Sal-
I am polishing the entire blade to get rid of the grind/brush lines and end with a mirrored finish for appearance and cleaning purposes.
I have a 6" buffing wheel (not a solid pad, it's layers of cloth sewn together) on one of those dual-wheel benchtop motors. It came with two grinding stones and I replaced one with the buffer. I am using a block of green buffing compound to coat the wheel.
Cheaper steels on some Gerber and Buck knives lose their texture very fast, while any of my VG10 blades take a LOT longer to wear down. I have been polishing a lot of blades recently

. But the Salt-1 got a mirrored finish much quicker than the VG10 Delica or, oddly enough, even the AUS6 Delica II.
The funny part is the Salt 1 blade has a lot more wavy-ness left on it, matching the factory grind pattern, so it isn't really wearing down too fast I guess. Still, it reacted so quickly to the buffing which is odd because in the short time I have used the knife it has performed well at cutting.
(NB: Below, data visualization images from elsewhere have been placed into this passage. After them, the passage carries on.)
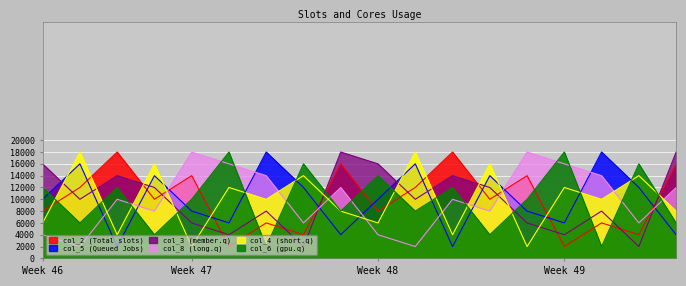

What is the value of the col_4 point at the 17th from the left?

14000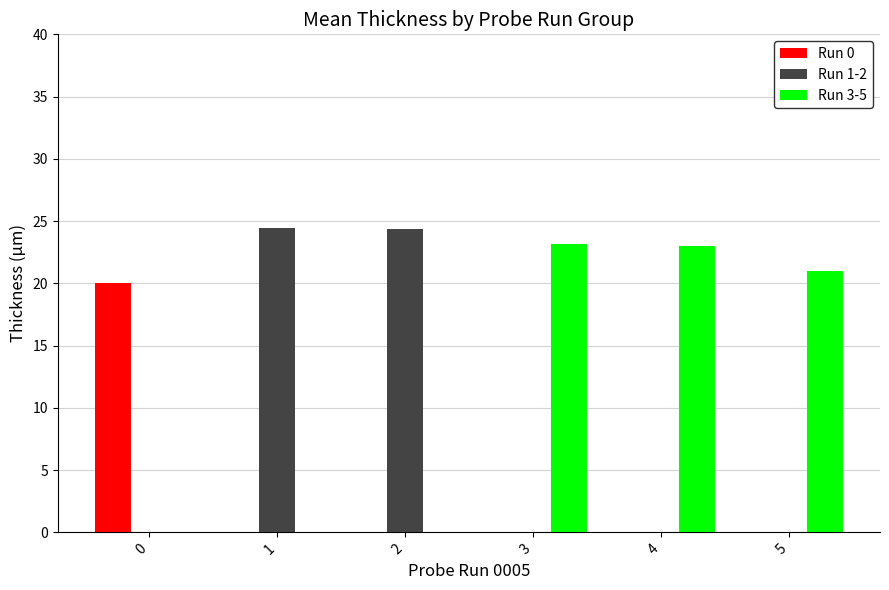

What is the sum of all Run 0 values?

20.0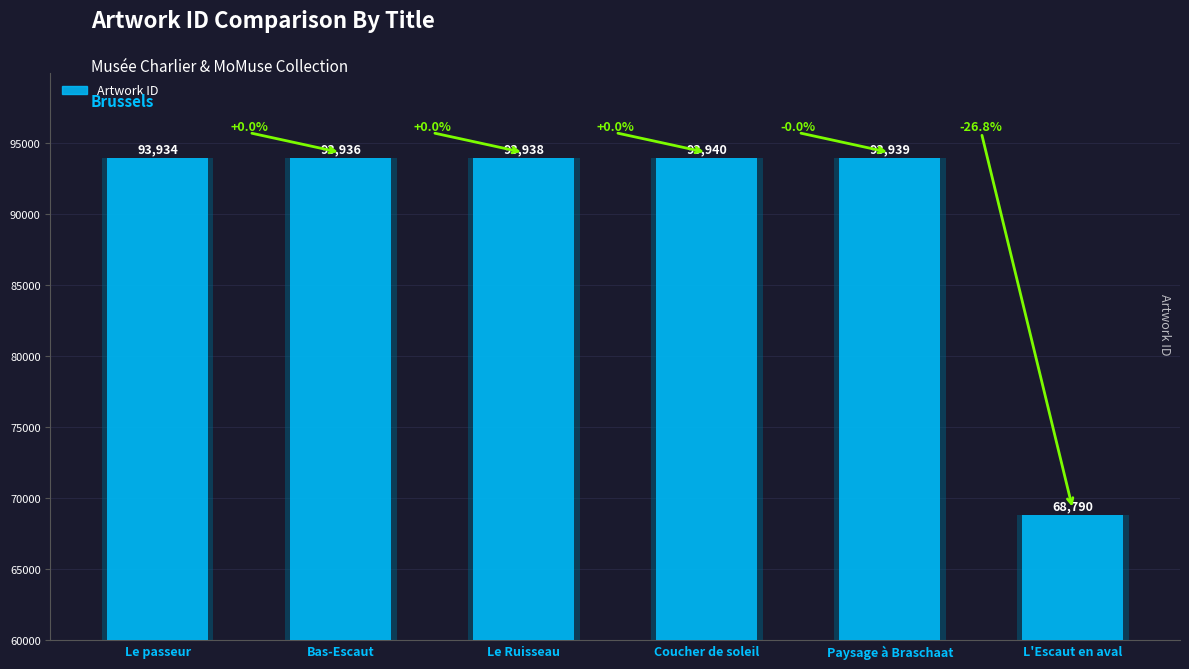

How many data points does each series have?

6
The wheel spins fast, and the blade can get hot. I was careful with all of my knives to regularly check the blade temperature and wiped it with a wet rag now and then, even though the blade never got too hot to touch.
Oh, and to the original topic, this suspect wear resistance made me wonder what the CATRA thinks of it. It is rumored that the CATRA test is weighted more towards testing wear resistance (and less towards hardness, toughness, etc), so this wear-able steel which performs well otherwise would be a good one to test.